| WHAT YOU WILL DO |
According to the passage on volume and mortality, which kind of volume has the more clinically significant impact on the hazard to mortality in Taiwan?

── EXERCISE PASSAGE ──

More generally, our results suggest using methods that examine the hazard to a particular outcome may be an important consideration when estimating the impact of volumes on mortality. From a methodological standpoint it appears that the GEE models with binary endpoints potentially understate the impacts of surgeon volume on mortality while overstating the impacts of hospital volume on mortality. In addition, our hazard model estimates suggest that unobserved heterogeneity is present in this relationship as estimated. Unfortunately, our methodology does not allow us to specifically identify the source(s) of the unobserved heterogeneity. However, the implication of our results is that surgeon volume has a more clinically significant impact on the hazard to mortality in Taiwan.
With regard to examining longer term outcomes, one could argue that mortality outcomes further into the future are based on other factors and not attributable to the quality of the procedure or postoperative care. To a large extent we agree there are other factors that impact longer term outcomes that are beyond the control of the provider and therefore not attributable to quality differences but may be due to unobserved factors. Our hazard to mortality estimates support this assertion to a large extent, though controlling for unobserved heterogeneity in these models does not completely mitigate the long-term differences in mortality attributable to volume level.

───
── PROVIDED MATERIAL ──

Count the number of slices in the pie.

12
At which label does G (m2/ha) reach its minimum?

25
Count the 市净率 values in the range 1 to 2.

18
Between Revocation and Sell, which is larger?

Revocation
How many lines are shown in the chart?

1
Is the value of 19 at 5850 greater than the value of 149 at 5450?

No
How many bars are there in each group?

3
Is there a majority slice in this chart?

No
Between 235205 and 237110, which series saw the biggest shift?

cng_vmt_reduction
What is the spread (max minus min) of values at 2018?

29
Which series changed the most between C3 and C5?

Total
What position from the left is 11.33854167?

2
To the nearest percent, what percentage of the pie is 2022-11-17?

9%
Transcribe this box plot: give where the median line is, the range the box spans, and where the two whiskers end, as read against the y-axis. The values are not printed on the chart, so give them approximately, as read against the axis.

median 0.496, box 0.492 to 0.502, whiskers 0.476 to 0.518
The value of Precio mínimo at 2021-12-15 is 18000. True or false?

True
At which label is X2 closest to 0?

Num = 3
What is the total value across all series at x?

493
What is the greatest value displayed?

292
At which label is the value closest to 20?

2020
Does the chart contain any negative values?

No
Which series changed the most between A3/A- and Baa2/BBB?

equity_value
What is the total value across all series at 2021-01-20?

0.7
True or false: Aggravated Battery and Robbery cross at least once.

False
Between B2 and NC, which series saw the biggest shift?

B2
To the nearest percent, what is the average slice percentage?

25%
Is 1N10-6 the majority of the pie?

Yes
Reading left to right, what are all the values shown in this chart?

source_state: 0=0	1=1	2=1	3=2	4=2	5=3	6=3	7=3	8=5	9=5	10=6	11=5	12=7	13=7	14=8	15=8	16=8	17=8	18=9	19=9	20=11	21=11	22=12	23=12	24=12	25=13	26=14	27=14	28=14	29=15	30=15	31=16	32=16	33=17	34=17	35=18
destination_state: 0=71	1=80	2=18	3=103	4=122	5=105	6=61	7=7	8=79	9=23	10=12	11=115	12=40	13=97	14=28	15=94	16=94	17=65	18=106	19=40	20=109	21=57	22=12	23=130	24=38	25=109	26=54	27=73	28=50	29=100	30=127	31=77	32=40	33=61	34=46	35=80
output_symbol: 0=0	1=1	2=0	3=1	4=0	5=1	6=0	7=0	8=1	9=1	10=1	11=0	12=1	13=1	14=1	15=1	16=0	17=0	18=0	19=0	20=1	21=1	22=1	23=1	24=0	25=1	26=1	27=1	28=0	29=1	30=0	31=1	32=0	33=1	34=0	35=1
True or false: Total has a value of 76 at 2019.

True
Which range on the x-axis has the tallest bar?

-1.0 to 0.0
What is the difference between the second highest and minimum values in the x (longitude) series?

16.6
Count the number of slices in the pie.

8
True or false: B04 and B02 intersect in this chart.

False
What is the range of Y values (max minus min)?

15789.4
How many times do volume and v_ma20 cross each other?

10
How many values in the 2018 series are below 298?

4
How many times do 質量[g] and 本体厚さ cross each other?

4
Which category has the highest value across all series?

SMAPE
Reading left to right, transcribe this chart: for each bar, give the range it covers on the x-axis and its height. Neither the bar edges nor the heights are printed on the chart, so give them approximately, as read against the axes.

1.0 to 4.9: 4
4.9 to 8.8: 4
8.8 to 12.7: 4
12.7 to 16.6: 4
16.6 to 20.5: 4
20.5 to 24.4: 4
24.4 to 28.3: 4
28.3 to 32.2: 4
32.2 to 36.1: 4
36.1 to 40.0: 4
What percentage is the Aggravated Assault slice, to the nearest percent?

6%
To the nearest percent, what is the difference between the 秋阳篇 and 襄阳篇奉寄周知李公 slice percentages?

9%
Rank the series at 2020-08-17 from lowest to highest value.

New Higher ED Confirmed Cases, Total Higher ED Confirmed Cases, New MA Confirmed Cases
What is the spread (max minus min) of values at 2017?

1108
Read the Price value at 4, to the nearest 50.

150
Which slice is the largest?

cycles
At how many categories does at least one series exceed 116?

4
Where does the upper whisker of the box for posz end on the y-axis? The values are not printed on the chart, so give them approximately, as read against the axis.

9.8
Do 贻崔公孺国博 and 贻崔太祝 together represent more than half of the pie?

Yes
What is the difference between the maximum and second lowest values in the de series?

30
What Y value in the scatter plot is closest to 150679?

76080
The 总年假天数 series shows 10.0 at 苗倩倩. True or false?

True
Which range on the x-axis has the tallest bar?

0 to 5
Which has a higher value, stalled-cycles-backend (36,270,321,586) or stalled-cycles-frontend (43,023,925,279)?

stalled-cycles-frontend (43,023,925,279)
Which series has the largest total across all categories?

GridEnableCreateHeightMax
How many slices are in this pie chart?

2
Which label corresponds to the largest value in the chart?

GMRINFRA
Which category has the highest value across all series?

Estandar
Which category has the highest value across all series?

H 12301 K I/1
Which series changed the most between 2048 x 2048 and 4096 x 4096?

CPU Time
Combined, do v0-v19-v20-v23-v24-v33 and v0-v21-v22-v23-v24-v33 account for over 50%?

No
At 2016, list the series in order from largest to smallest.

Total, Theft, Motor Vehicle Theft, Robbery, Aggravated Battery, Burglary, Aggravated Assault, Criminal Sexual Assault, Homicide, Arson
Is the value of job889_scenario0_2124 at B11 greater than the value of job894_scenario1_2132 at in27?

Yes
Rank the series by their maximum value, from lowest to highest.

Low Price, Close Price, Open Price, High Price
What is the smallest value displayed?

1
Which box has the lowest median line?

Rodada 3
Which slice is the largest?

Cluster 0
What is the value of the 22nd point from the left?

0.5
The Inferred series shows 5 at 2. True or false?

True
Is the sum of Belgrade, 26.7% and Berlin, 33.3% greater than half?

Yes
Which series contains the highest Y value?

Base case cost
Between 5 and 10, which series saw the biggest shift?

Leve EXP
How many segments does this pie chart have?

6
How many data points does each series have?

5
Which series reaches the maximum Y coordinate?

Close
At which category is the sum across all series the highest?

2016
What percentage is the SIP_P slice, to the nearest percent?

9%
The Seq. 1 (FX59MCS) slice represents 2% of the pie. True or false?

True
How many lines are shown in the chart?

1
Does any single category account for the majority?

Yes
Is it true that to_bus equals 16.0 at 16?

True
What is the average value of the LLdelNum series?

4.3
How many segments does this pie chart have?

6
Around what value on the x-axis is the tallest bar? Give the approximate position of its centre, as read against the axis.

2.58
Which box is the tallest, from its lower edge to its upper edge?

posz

───

| TASK ANSWER |
Surgeon volume.